An Alabama native born in 1913, Parks was not unfamiliar with racism. During the turn of the century, the Jim Crow laws were established, which racially segregated all areas of life: schools, drinking fountains, restaurants, bathrooms, and buses. In 1932, she married Raymond Parks, a member of the National Association for the Advancement of Colored People (NAACP). This was her introduction to advocacy. 

She became active in the civil rights movement in 1943 when she joined the local NAACP chapter and became secretary for the organization. Using her position over the next five years, she advocated for justice to be served against white men who had raped Black women. During the next ten years, she continued fighting for equal rights, including becoming a member of the League of Women Voters. In her autobiography, she recalls being furious about the lack of justice following the lynching of Emmitt Till. In fact, just four days before she refused to give up her bus seat, she attended a meeting where she learned that Till’s murderers had been acquitted.

“No, the only tired I was, was tired of giving in.” – Rosa Parks

December 1, 1955

As noted above, public buses were racially segregated such that white people sat in the front while Black people were forced to sit in the back. If a white person entered a full bus, a Black person was expected to give up their seat. 

On December 1, 1955, Rosa Parks boarded the Montgomery City Lines bus in downtown Montgomery, Alabama. A few stops later, the bus was full and people in the ‘white section’ were forced to stand.
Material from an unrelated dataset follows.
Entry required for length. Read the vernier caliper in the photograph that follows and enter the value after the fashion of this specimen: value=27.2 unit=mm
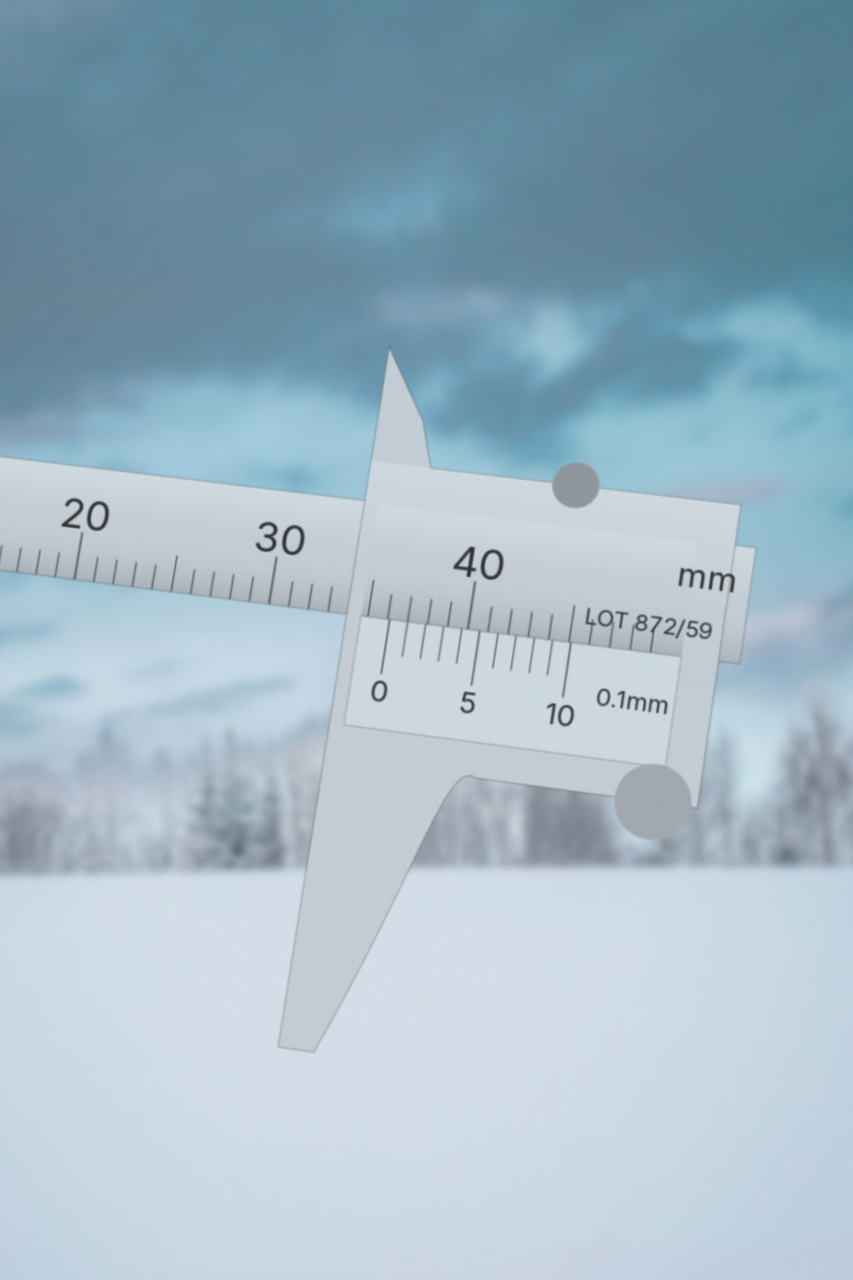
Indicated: value=36.1 unit=mm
The bus driver, noticing this, stopped the bus and demanded that Parks, along with three other Black people, give up her seat. 
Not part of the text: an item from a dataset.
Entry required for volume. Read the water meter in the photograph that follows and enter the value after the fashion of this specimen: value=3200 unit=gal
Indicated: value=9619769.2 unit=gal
"When that white driver stepped back toward us when he waved his hand and ordered us up and out of our seats, I felt a determination cover my body like a quilt on a winter night." – Rosa Parks

But Parks would not give her seat up. After arguing with the bus driver, she was arrested, convicted of disorderly conduct, and forced to pay $14 ($153 in 2022).  She appealed her conviction, which challenged the legality of racial segregation. On the day of her trial, the Women’s Political Council, in collaboration with the NAACP, organized a city-wide bus boycott in support of Parks. In total, the Montgomery Bus Boycott lasted for 381 days. 

Legacy

Rosa Parks in 1997. Photo by John Mathew Smith & www.celebrity-photos.com via Wikimedia Commons

Following her refusal to give up her seat on the bus, Rosa Parks became an icon for the Civil Rights Movement. After moving to Michigan, she continued to advocate for racial equality, including establishing the Rosa L. Parks Scholarship Foundation for college students, and the Rosa and Raymond Parks Institute for Self Development, which runs the “Pathways to Freedom” tours to teach young people about civil rights and the Underground Railroad.

The US Congress has honored her as "the first lady of civil rights" and "the mother of the freedom movement". Some of her other awards include her induction into the National Women’s Hall of Fame, the Presidential Medal of Freedom, and the Congressional Gold Medal. Upon her death in 2005, her casket was brought to Washington D.C. to be honored. She was the first woman to ever lie in honor in the rotunda of the US Capitol. 

Her legacy has continued. Her defiance on the bus that day continues to inspire many to fight for freedom and equality.